The other thing that scientists have to account for is how early dogs found a way to not be a threat to humans and their children, and how humans were able to recognize that dogs were not a threat.
Also, human and dog interaction was so successful that dogs were able to spread with the spread of human societies.
Lymie
Am I the only one to have spent time out on the trail and see how much dogs love human poop to eat? That is my theory of why the first started following us around. Lots of nutrition just left in piles. And it made human camps cleaner.
Anne Laurie
@Lymie: Yeah, dogs love practically any poop to eat… I figure that’s subsumed under the tasteful noun ‘waste’ for scienterrific purposes.
And I’ve always figured resource-guarding the outdoor evacuation facilities was probably a big factor in the mutual relationship between dogs & humans.
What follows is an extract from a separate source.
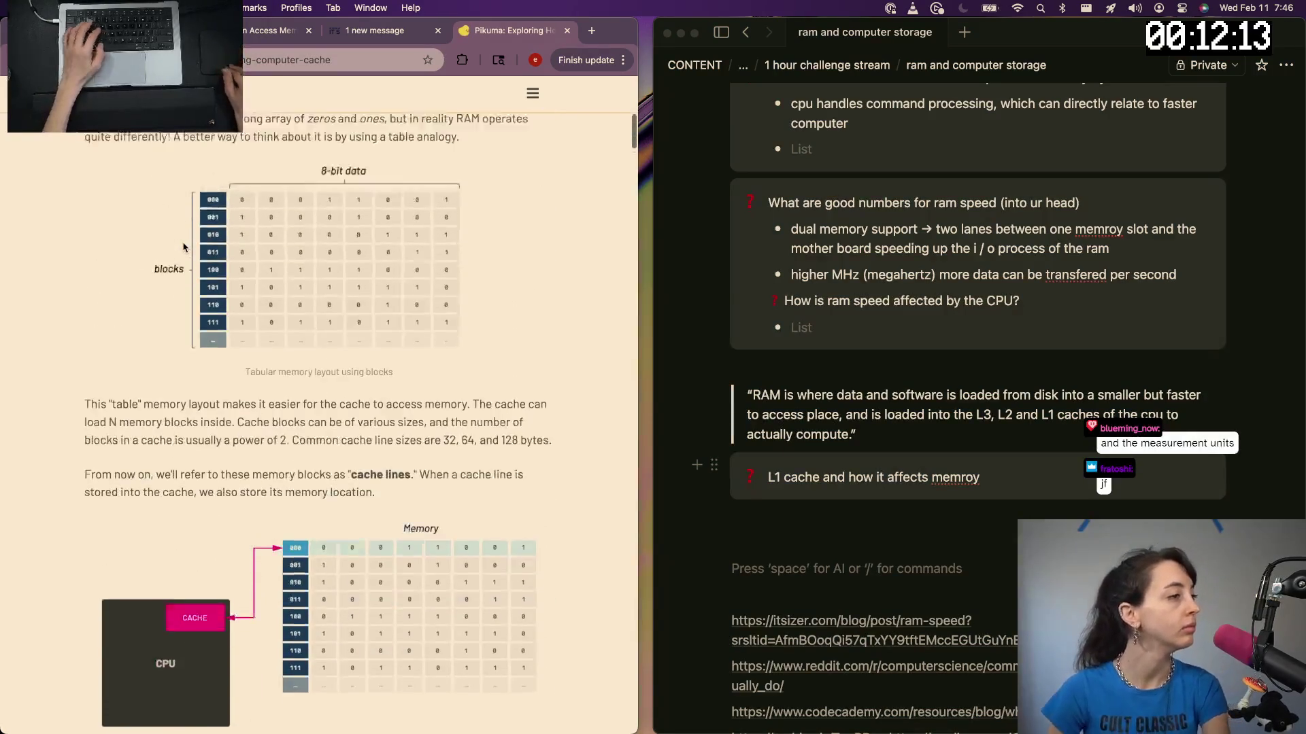
scroll(183, 242, up, 3)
Because when it’s not just the bears shitting in the woods, having a beta-wolf hanging around yelling I found this latrine first — you can’t have my poop trove! at larger predators probably meant more to our human ancestors than Victorian visions of Tarzan subduing his own wolfpack. Imagine a woman knowing the noisy canid yapping into the darkness just kept her — or her six-year-old — from accidentally encountering something quiet & dangerous in the darkness just outside the firelight. That noisy canid could even get a little extra bonus when the next deer was butchered… thus reinforcing the idea of mutual benefit…
Cathie from Canada
When my sister was touring Egypt, she found dogs that viewed people as sources of shade! There were often feral dogs around the tombs and monuments — while they weren’t particularly friendly to people, they would lie down in the shade created by the lines of people waiting to enter the tourist sites.
A documentary I saw on dogs pointed out that in many parts of the planet, dogs create economic opportunity — for example, herding breeds like sheepdogs allow us to raise cattle, sheep and goats in mountainous or desert areas which are virtually impossible for people to access
mohagan
@NotMax: Apparently the gene(s) for not being afraid of people (while also not being aggressive) also contain(s) (coincidentally) the floppy ear and spotted coat genes, so yes, the foxes had floppy ears and even bark. So all kinds of doggish characteristics came along automatically in the selection of friendly proto-dogs.
satby
I’ve traveled enough to countries where dogs are more often feral than pets, and it always makes me sad. I try to give them little treats I save, one time bought a flea medicine for one just to give him some temporary relief. Humane efforts are starting in a lot of these countries, but so many of the people are also living in terrible conditions that it will be generations before things change for the animals.
Hunter
I’ve been watching a lot of BBC nature documentaries lately (Yay, Netflix!) and one thing that comes through again and again: any predator will turn scavenger at the drop of a carcass. After all, why expend all that energy hunting when there’s a meal lying right there in front of you?
And humans make a lot of garbage and waste a lot of food.
Woodrowfan
Good article, but I disagree with their take on rescued street dogs from the Caribbean. One of our 3 was a puppy in Puerto Rico, was rescued, fixed, and brought to the mainland. She’s lying under my desk now getting pats and have a nice life with two adopted brothers for company and playmates. (She looks a lot like Cole’s Lily actually)
BrianM
@redshirt: At one point, you apparently could buy a domesticated fox.